━━━ SELECTED TEXT ━━━

Purpose : It has been found that several ocular diseases are associated with reduced retinal oxygen metabolism. Measurement of retinal oxygen extraction is, however, time consuming and mostly based on custom-built devices. The aim of the present study was to assess the feasibility of a new approach for measuring retinal oxygen extraction based on two commercially available devices, namely laser speckle flowmetry (LSFG) and retinal oximetry.

Methods : Ten healthy subjects participated in the present study. Total retinal blood flow (TRBF) was assessed by measuring retinal blood flow in every vessel around the optic nerve head by LSFG. At the same vessel position, retinal oxygen saturation was measured and out of these parameters corrected arterial (cO_2,CRA) and venous (cO_2,CRV) oxygen content was estimated and the difference between these two parameters (cO_2,DIFF) was determined. Using TRBF and cO_2,DIFF it was then possible to calculate retinal oxygen extraction. To validate the approach, measurements were performed at baseline and during breathing of 100% oxygen, as it is well known that retinal oxygen extraction decreases during hyperoxia.

Results : As expected, TFBF significantly decreased during 100% oxygen breathing (-14±15%, p=0.016). While cO_2,CRA only slightly increased by 1±2% (p=0.093), cO_2,CRV increased by 9±14% (p=0.050). Consequently, cO_2,DIFF decreased by 10±20% (p=0.087). This led to a pronounced decrease in retinal oxygen extraction by -21±30% during hyperoxia (p=0.020).

Conclusions : During hyperoxia, a significant decrease in TRBF and retinal oxygen extraction as measured by combining LSFG and retinal oximetry measurements was observed, which is in accordance with previous findings in the literature and physiologically expected. Therefore, the presented approach for measurement of retinal oxygen extraction seems feasible. Larger studies in patient cohorts using this method should be conducted in the future.

This abstract was presented at the 2023 ARVO Annual Meeting, held in New Orleans, LA, April 23-27, 2023.

━━━

### REQUIREMENT A
Print the part of the abstract between "Conclusions : During" and "April 23-27, 2023.", inclusive.
### REQUIREMENT B
Turn the paragraph of the abstract that begins "Methods : Ten healthy subjects" into a short bulleted list that keeps its main facts.
### REQUIREMENT C
According to the abstract, why were measurements also taken while subjects breathed 100% oxygen? Answer in one to three sentences.
The material comes from another source, separate from the abstract on retinal oxygen extraction.

━━━ DATA LISTING ━━━

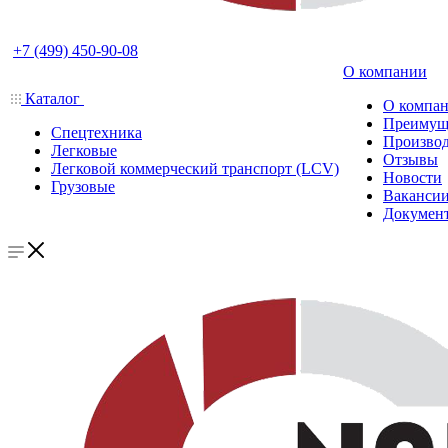
+7 (499) 450-90-08
О компании
Каталог
О компа
Преимущ
Спецтехника
Производ
Легковые
Отзывы
Легковой коммерческий транспорт (LCV)
Новости
Грузовые
Ваканси
Докумен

━━━

### EXPECTED ANSWER A
Conclusions : During hyperoxia, a significant decrease in TRBF and retinal oxygen extraction as measured by combining LSFG and retinal oximetry measurements was observed, which is in accordance with previous findings in the literature and physiologically expected. Therefore, the presented approach for measurement of retinal oxygen extraction seems feasible. Larger studies in patient cohorts using this method should be conducted in the future.

This abstract was presented at the 2023 ARVO Annual Meeting, held in New Orleans, LA, April 23-27, 2023.

### EXPECTED ANSWER B
- Ten healthy subjects took part.
- LSFG measured retinal blood flow in every vessel around the optic nerve head to give total retinal blood flow (TRBF).
- Retinal oxygen saturation was measured at the same vessel positions. From it, corrected arterial (cO_2,CRA) and venous (cO_2,CRV) oxygen content were estimated, and their difference (cO_2,DIFF) was determined.
- Retinal oxygen extraction was calculated from TRBF and cO_2,DIFF.
- To validate the approach, measurements were taken at baseline and during breathing of 100% oxygen.

### EXPECTED ANSWER C
They were taken to validate the new approach. Retinal oxygen extraction is well known to decrease during hyperoxia, so the method should show that decrease.